Betty Boop, dans l’histoire de la bande dessinée, n’est pas une série majeure. Il n’y a rien d’étonnant à ce que l’habillage de cette édition, tout en volupté, indique seulement le nom du producteur Max Fleisher, et qu’un maigre paragraphe de l’introduction soit consacré à Bud Counihan, après de longs développements sur le dessin animé.
Mais la bande est pourtant loin d’être inintéressante.
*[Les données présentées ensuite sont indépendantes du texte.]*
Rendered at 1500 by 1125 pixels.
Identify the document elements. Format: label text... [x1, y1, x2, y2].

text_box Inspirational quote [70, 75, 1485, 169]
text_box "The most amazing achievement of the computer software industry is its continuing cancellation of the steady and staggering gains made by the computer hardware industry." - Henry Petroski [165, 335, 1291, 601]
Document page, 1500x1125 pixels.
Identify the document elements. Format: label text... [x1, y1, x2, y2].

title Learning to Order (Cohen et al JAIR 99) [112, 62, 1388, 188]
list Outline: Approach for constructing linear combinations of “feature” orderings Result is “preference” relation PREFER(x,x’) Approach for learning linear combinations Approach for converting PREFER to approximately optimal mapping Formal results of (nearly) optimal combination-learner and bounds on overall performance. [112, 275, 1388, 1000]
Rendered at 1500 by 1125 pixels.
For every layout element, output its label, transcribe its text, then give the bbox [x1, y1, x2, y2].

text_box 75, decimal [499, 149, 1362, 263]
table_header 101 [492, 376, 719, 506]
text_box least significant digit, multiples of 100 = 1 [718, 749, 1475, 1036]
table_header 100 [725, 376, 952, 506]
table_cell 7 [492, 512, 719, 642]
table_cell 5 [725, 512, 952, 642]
Dans sa première année, elle reflète bien les girl strips qui fleurissent dans les années 1920 et 1930, Blondie en tête. Bud Counihan a la bonne idée de poser Betty dans le domaine du cinéma, et de lui donner le métier d’actrice. Une mise en abyme qui convient bien aux frères Fleischer, dont le studio s’appelait Out of Inkwell (hors de l’encrier). Le réalisateur, un certain Von Script, devient donc le principal personnage secondaire, et les tournages sont monnaie courante. Counihan construit ainsi un univers à peu près cohérent, conformément à l’industrie de l’époque. Et pourtant il laisse à Betty son statut d’icône, au visage presque statique, idolâtrée par les hommes sans lever le petit doigt, et pourchassée par hommes, fans et animaux. Puis, les derniers mois, la jeune flapper laisse son énergique tante occuper le devant de la scène, faisant évoluer le strip vers la comédie familiale, avec des personnages caricaturaux et obstinés.
Dans la première période, plus gentille, comme dans la deuxième, plus farfelue, Betty Boop offre un bon moment de lecture. Les strips des années 1930 sont assez rarement traduits pour qu’on ne goûte pas pleinement ceux qui nous sont donnés.